Suriye’de artık ciddi bir kurtuluş savaşı başlamalıydı. Ama Suriyelileri Türklerden farklı kılan bir durum vardı ki, Suriyelilerde vatan bilinci yoktu!
Vatan bilinci olmayan Suriyeliler kaçarak ülkelerini terk ettiler. Nüfusun yaklaşık yüzde otuzu Suriye’yi terk etmişti. Aralarında açık denizlerde boğulanlar, organ mafyasına satılanlar, fuhuş mafyasına pazarlananlar, ucuz işgücü olarak çalıştırılanlar oldu.

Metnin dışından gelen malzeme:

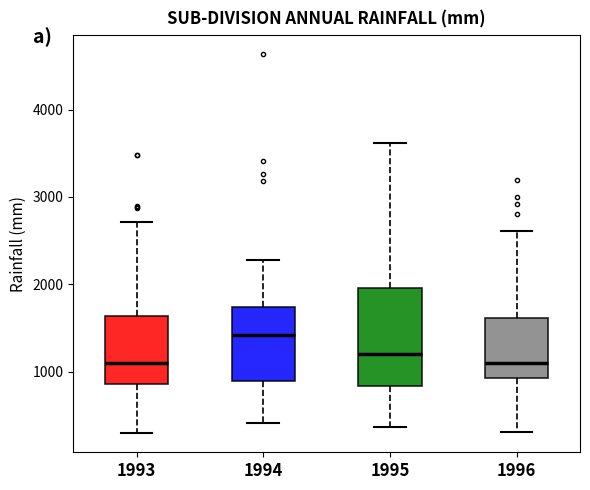

Reading left to right, transcribe this box plot: for each box, give where its median line is, the range the box spans, and where its two whiskers end, as read against the y-axis. The values are not printed on the chart, so give them approximately, as read against the axis.

1993: median 1100, box 900 to 1600, whiskers 300 to 2700
1994: median 1400, box 900 to 1700, whiskers 400 to 2300
1995: median 1200, box 800 to 2000, whiskers 400 to 3600
1996: median 1100, box 900 to 1600, whiskers 300 to 2600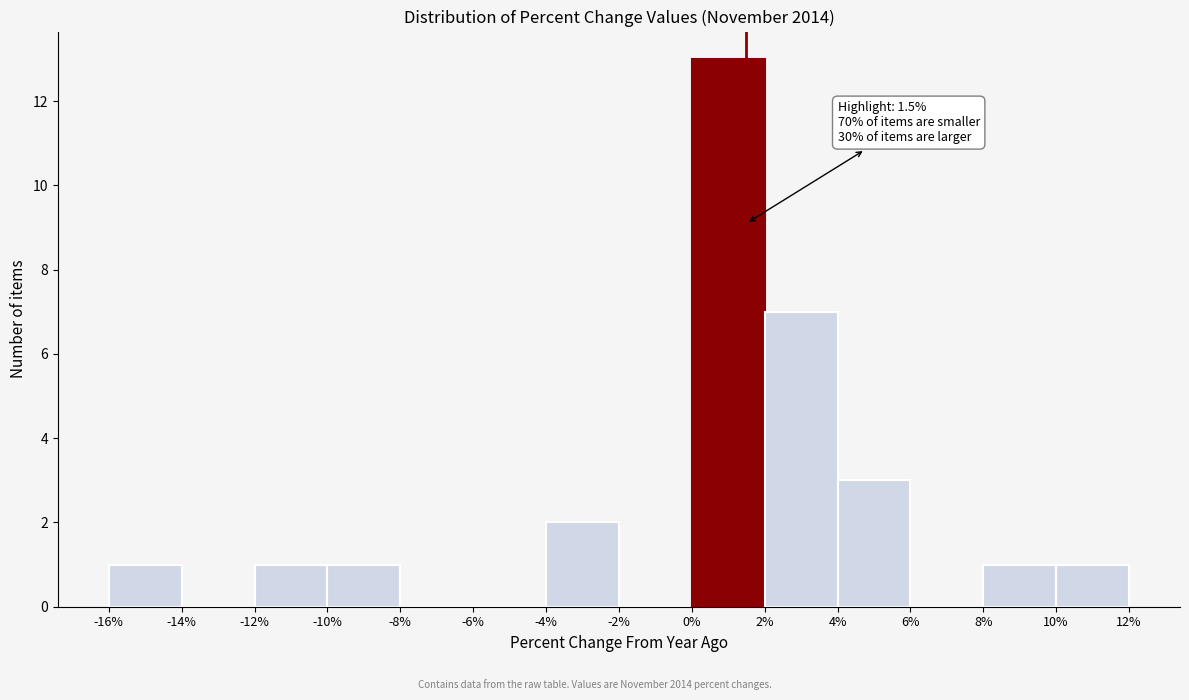

Over which range of the x-axis is the bar tallest?

0% to 2%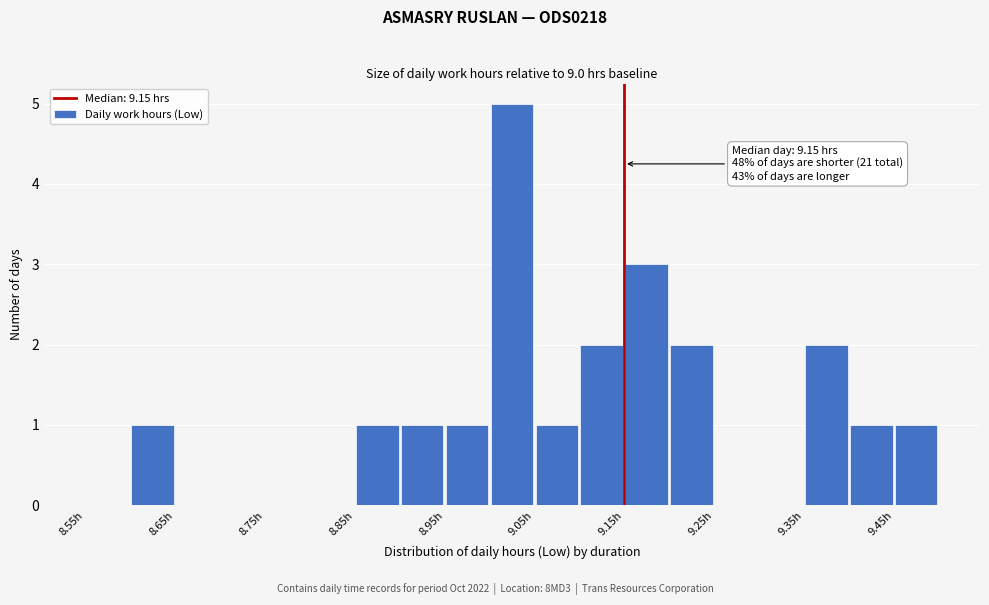

Which range on the x-axis has the tallest bar?

9.00 to 9.05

Yaklaşık 15 yıl süren “it oyunlarından” sonra nihayet, 8 Aralık 2024’te sosyalist bir diktatör olan Esat Suriye’yi terk ederek ağababası Rusya’ya sığındı ve onun yerine yeni bir yönetim getirildi.
Dün bu değişikliğin yıldönümüydü. Şanlıurfa, Gaziantep, Kilis gibi Suriyelilerin yoğun olarak yaşadığı şehirlerde gece ellerinde meşaleler ve Suriye bayraklarıyla meydanlarda toplandılar. Attıkları sloganlar ve okudukları marşlarla ülkelerindeki yönetim değişikliğinin yıldönümünü kutladılar.

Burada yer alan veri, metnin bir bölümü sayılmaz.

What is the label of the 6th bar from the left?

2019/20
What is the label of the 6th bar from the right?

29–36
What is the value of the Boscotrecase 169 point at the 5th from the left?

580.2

Sosyolojik açıdan son derece ilginç bir durum!
Ülken karışınca bırakıp kaçmışsın, on yıldır, on beş yıldır başka devletlerde sığınmacı olarak yaşıyorsun, Suriye’nin dönüşümünde risk almamışsın, kurşun atmamışsın, kurşun yememişsin, savaşan bir askere bir bardak su vermemişsin, yani hiçbir katkın olmamış, bir yıl önce Suriye’de yönetim değişince de ülkene dönmemişsin…
Şimdi kalkmış elinde Suriye bayrağıyla başka bir ülkenin şehirlerinde, sokaklara, meydanlara çıkarak ülkendeki yönetim değişikliğinin kutlamasını yapıyorsun…
Böyle de olunca, ortaya tam manasıyla trajikomik bir durum çıkıyor.
Bu arada yine ve yeniden söylemekte fayda görüyorum, ülke dışına kaçmış olan Suriyelilerin tamamı geri dönmeden, Suriye normale dö-ne-mez!